◆ Exercise aim ◆
Work out how many lines in the material below hold "dipendenti", then give only that number.

◆ Task input ◆
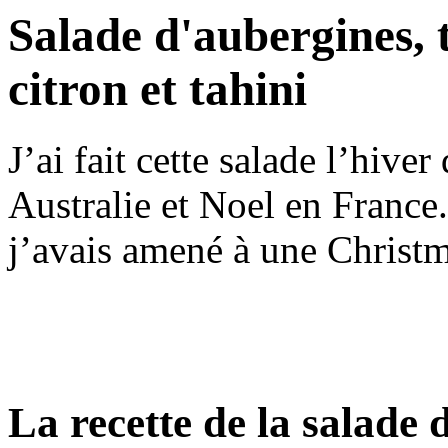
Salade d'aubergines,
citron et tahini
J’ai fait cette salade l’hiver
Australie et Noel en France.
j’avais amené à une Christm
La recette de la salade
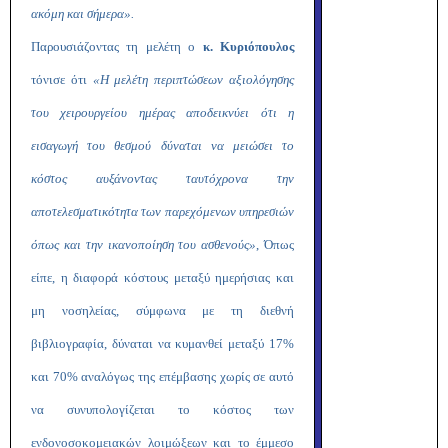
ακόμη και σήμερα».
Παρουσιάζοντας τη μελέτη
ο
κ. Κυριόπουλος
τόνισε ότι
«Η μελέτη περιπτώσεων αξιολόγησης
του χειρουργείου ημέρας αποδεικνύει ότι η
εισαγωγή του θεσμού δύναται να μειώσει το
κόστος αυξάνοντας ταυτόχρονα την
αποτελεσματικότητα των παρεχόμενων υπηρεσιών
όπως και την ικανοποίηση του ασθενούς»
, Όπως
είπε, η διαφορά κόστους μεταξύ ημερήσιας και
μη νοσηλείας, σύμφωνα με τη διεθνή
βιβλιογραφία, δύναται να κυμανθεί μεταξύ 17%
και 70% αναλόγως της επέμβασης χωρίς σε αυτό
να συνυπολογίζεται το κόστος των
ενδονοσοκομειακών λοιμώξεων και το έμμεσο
---
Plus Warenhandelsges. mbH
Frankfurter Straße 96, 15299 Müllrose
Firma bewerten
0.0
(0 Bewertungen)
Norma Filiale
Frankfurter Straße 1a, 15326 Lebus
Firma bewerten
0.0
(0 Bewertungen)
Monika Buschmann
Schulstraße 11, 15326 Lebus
--
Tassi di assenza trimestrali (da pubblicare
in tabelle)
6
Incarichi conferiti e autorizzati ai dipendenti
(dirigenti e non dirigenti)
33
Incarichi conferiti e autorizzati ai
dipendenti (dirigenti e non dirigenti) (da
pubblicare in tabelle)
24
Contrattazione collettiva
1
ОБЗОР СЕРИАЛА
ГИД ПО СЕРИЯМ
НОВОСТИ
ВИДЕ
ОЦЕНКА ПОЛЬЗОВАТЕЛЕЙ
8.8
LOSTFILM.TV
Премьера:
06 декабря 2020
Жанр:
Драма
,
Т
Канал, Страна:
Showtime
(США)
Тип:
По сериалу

◆ Task solution ◆
2